Monday, April 11, 2016

Electronic Resource of the Month: Immigration Law & Policy in the U.S. on HeinOnline

From January to May, we are focusing this series on some of the collections available via HeinOnline. All HeinOnline resources can be accessed here or through our complete database list. The collections are available to Loyola Law faculty and students, and it can be accessed while connected to the Loyola internet. Check back each month for updates!

The Immigration Law & Policy in the U.S. collection from HeinOnline provides a wealth of information for issues related to immigration. It combines laws, legislative hearings, acts, legislative histories, academic articles, and administrative decisions. From the publisher:
This monumental collection is a compilation of the most important historical documents and legislation related to immigration in the United States as well as current hearings, debates and recent developments in immigration law. This first comprehensive database includes BIA Precedent Decisions, legislative histories, law and policy titles, extradition titles, scholarly articles, an extensive bibliography, and other related works.

Monday, April 4, 2016

Print Resource of the Month: Handbook on Louisiana Evidence Law

From January to May, we are focusing this series on Louisiana-specific materials intended to be helpful for practice (or that are just really interesting). Check back each month for updates!
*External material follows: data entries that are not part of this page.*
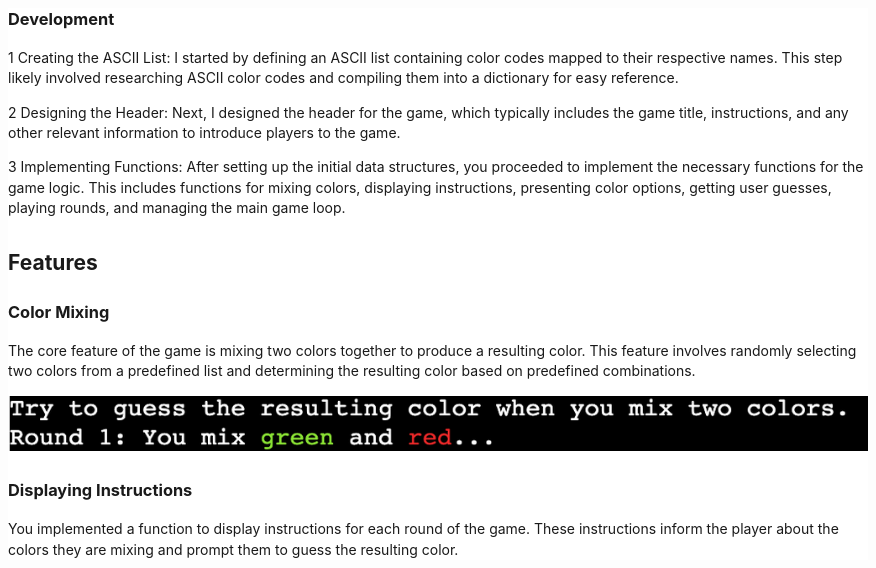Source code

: ### Development

1 Creating the ASCII List: I started by defining an ASCII list containing color codes mapped to their respective names. This step likely involved researching ASCII color codes and compiling them into a dictionary for easy reference.

2 Designing the Header: Next, I designed the header for the game, which typically includes the game title, instructions, and any other relevant information to introduce players to the game.

3 Implementing Functions: After setting up the initial data structures, you proceeded to implement the necessary functions for the game logic. This includes functions for mixing colors, displaying instructions, presenting color options, getting user guesses, playing rounds, and managing the main game loop.


## Features

### Color Mixing

The core feature of the game is mixing two colors together to produce a resulting color. This feature involves randomly selecting two colors from a predefined list and determining the resulting color based on predefined combinations.

![Guess-Colors](assets/images/color-mixing.png)

### Displaying Instructions

You implemented a function to display instructions for each round of the game. These instructions inform the player about the colors they are mixing and prompt them to guess the resulting color.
This month we're utilizing Handbook on Louisiana Evidence Law. Although there is a lot of great guidance for evidence law, even specific to Louisiana, that is available electronically, this is a great resource because it is an all-in-one handbook - so much so that it may be even more convenient than other online sources (gasp!). 

Here are some reasons why you might want to take a look:
  • Extensive overview of legislative history from the 1988 passage of the Code and subsequent amendments
  • Easy comparison of Louisiana Code and Federal Rules of Evidence
  • References to commentary dealing with more specific issues - Daubert decisions, DNA testing in paternity cases, rules of evidence in family law, choice of law, automotive recalls. 
  • Important provisions re evidence from the US and Louisiana Constitutions, US Code, Civil Code, Code of Civil Procedure, Code of Criminal Procedure, Children's Code, and Revised Statutes
  • Excerpts from the Rules of Professional Conduct and Louisiana Supreme Court Rules
Note that the text of the Code of Evidence is included twice - in the first half of the book with only the language of the Code and in the second half with official comments and extensive authors' notes. (This second part is where the real goodness lies.)

You can find this book in the Reserve Collection on the first floor or in Reference on the second floor of the library at KFL 540 .H36. New editions are typically printed every year with updates reflecting amendments, new cases, and new commentary.